Penicillin treatment

After 15 min of calcium imaging in normal conditions, the chip was taken out of the live-imaging setup and 170 µl of the total volume of the treated chamber was replaced by a solution of Penicillin G sodium salt (Sigma, 13752) with a concentration of 100 mg/ml (equivalent to 2,8 × 104 IU). The chip was quickly placed back in the same position and the live calcium imaging was continued. This process took ~3 min.
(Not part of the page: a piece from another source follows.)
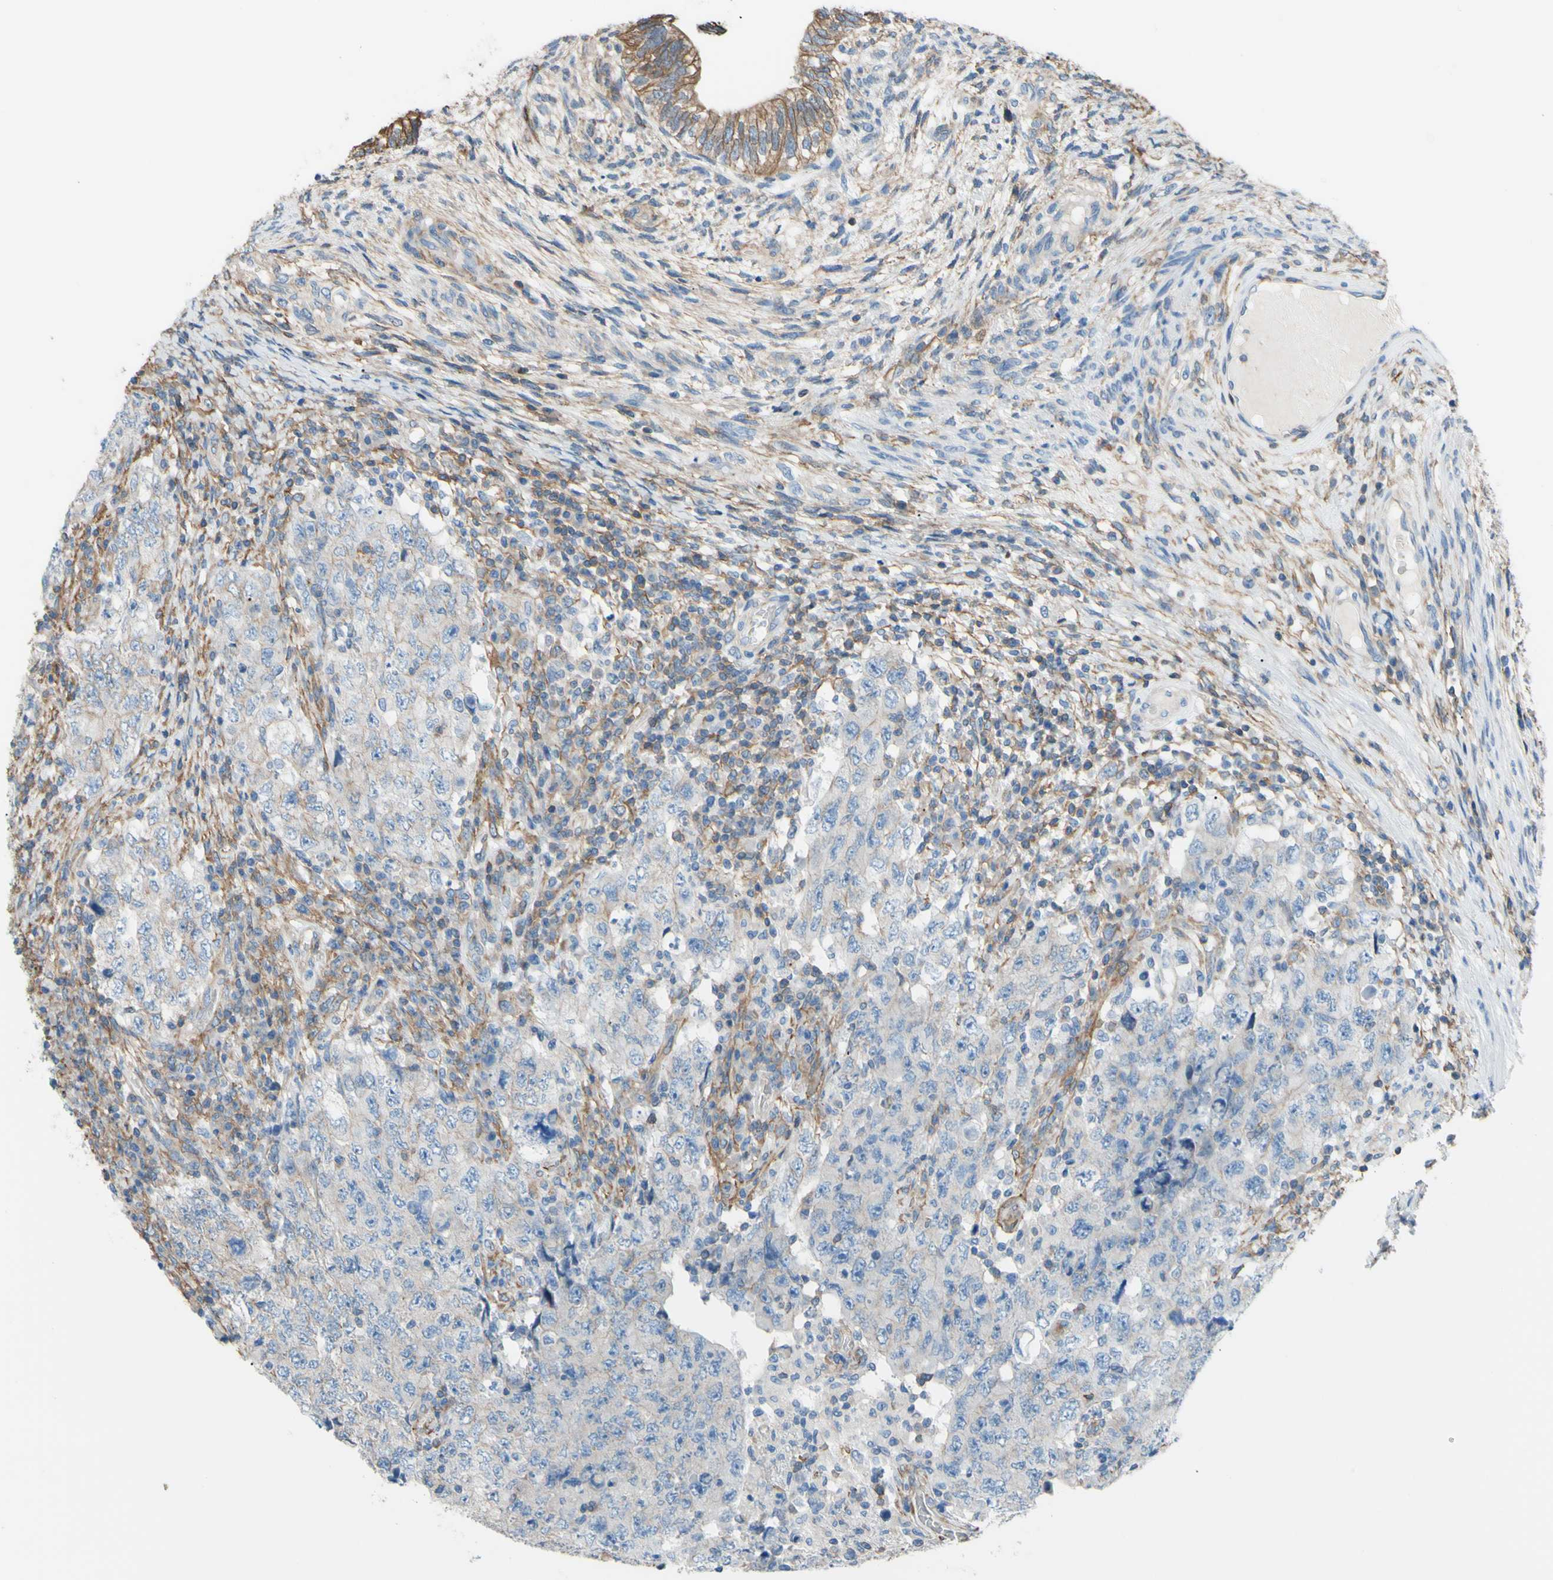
{"staining": {"intensity": "negative", "quantity": "none", "location": "none"}, "tissue": "testis cancer", "cell_type": "Tumor cells", "image_type": "cancer", "snomed": [{"axis": "morphology", "description": "Carcinoma, Embryonal, NOS"}, {"axis": "topography", "description": "Testis"}], "caption": "Testis cancer was stained to show a protein in brown. There is no significant expression in tumor cells. (Stains: DAB (3,3'-diaminobenzidine) immunohistochemistry with hematoxylin counter stain, Microscopy: brightfield microscopy at high magnification).", "gene": "ADD1", "patient": {"sex": "male", "age": 26}}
Analysis of network interconnectivity

Neuronal activity was analyzed from the time-lapse images (see Supplementary Software 1). To account for possible drifts or deformations of the tissues, the location of the cells was detected in each frame and linked across the frames using the Mosaic particle tracker plugin in ImageJ. The fluorescence intensity of each detected cell was calculated from the image intensity data using MATLAB (version R2018b, The Mathworks Inc.). Occasional gaps in the time traces, due to the cells not being detected in certain frames, were filled using spline interpolation of the intensity values. The background fluorescence in each chamber was calculated in the same way using ten arbitrarily selected cell-sized ROIs in the cell-free regions of each chamber, averaged, and subtracted from the real (cell) data. Further, the intensity values were corrected for imaging artifacts due to out-of-focus fluorescence by subtracting the mean intensity of an annular mask with an outer radius of 18 pixels and an inner radius of 9 pixels (i.e., size of the ROI) for each ROI.
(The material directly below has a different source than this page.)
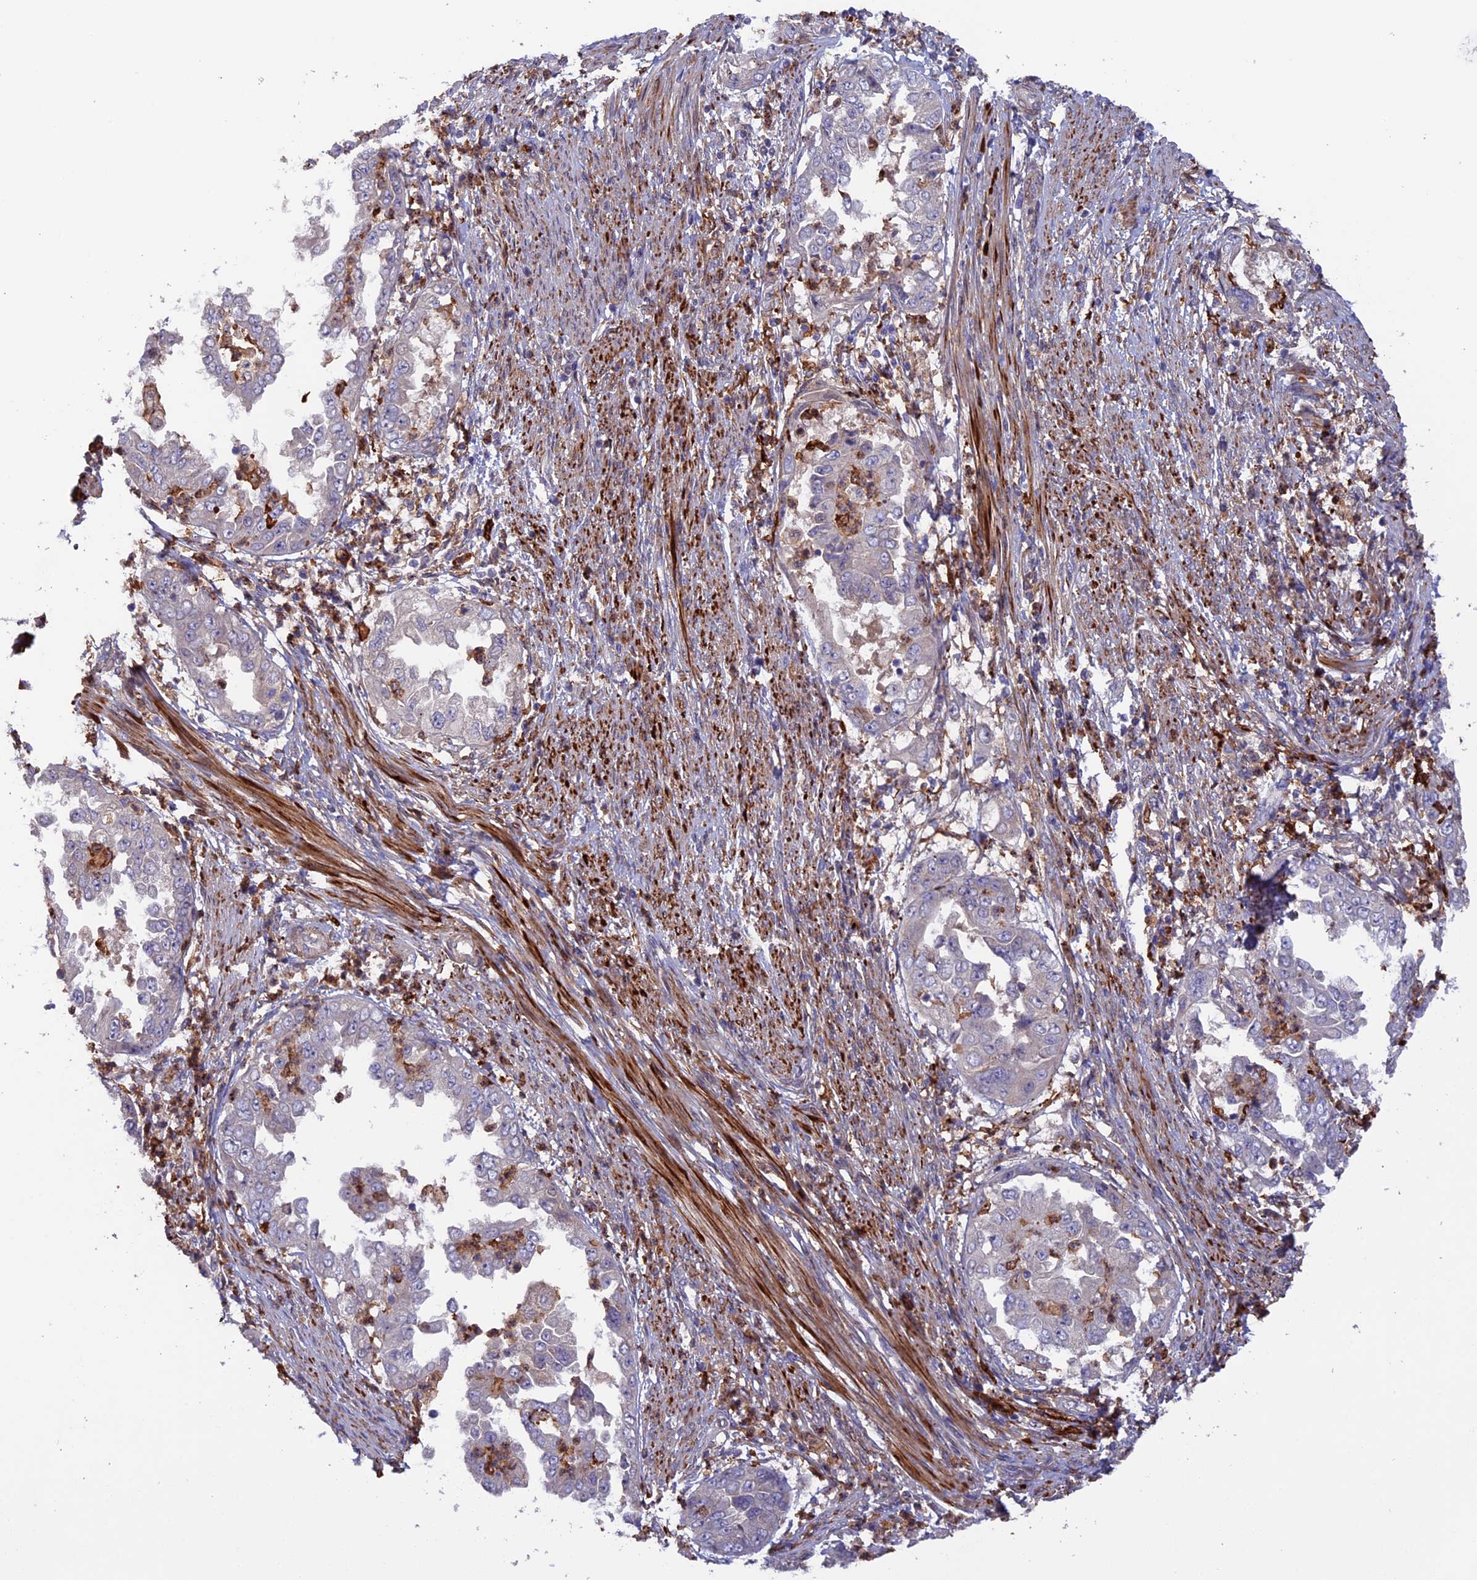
{"staining": {"intensity": "negative", "quantity": "none", "location": "none"}, "tissue": "endometrial cancer", "cell_type": "Tumor cells", "image_type": "cancer", "snomed": [{"axis": "morphology", "description": "Adenocarcinoma, NOS"}, {"axis": "topography", "description": "Endometrium"}], "caption": "A high-resolution histopathology image shows immunohistochemistry (IHC) staining of adenocarcinoma (endometrial), which exhibits no significant expression in tumor cells.", "gene": "FERMT1", "patient": {"sex": "female", "age": 85}}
Further analysis of the functional interconnectivity between neurons was performed using a custom-written script in MATLAB. The normalized rate of change in fluorescence (∆F/F) was calculated using (Fcell − Fmin)/Fmin where Fcell is the mean fluorescence of a selected ROI measured in each frame and Fmin the lowest measured mean fluorescence value of that ROI throughout the imaging window. For the analysis of the neuronal activity upon Penicillin treatment, ∆F/F was calculated as (Fcell − Finit)/Finit, where Finit is the fluorescence intensity of the ROI at the beginning of the live imaging, to capture the jump in fluorescence intensity due to the addition of Penicillin. Transient spikes with minimum peak prominence larger than twice the magnitude of stochastic noise in the cell-free regions were detected using the “findpeaks” function. To identify synchronized neuronal firings, Pearson’s linear correlation coefficient r was computed for each pair of detected ROIs. Following Eguiluz et al.4, we defined two ROIs to be functionally connected when r > 0.6. To further assess the network modularity, we analyzed the functional connectivity using the iterative Louvain community-detection algorithm33,34 with weighted edges to find the optimal network partitioning. Visualization of the network connectivity was realized using the graph plotting functions in MATLAB.

Diffusion rate measurements in the iS3CC device

For analysis of relative diffusion rate, one of the chambers of the iS3CC device was loaded with 100 mg/ml of fluorescein sodium salt in Milli-Q water and the other chamber with pure Milli-Q. At different time points, samples of 5 µl were taken out from the pure Milli-Q chamber and added to a 96 well microplate to a final volume of 100 µl and fluorescent intensity was measured using a plate reader (Synergy HT BioTek Instruments, USA). Based on calibration experiments, the final concentrations in the Milli-Q chamber were measured at time points of 5, 15, 30, and 60 min, as well as 2, 4, 8, 25, and 30 h.

Statistics and reproducibility

Cerebral tissues were successfully generated in six independent rounds of the MARC protocol, yielding roughly 120 MARC-produced cerebral tissues. For the immunohistochemistry experiments, for each co-staining group, five MARC-produced cerebral tissues (3–4 sections per tissue) from two independent experimental rounds were used. The calcium imaging and Penicillin-treatment experiments were performed on at least six tissues across three independent experimental rounds. The diffusion experiments were performed on eight iS3CC chips across two independent experimental rounds.

Reporting summary

Further information on research design is available in the Nature Research Reporting Summary linked to this article.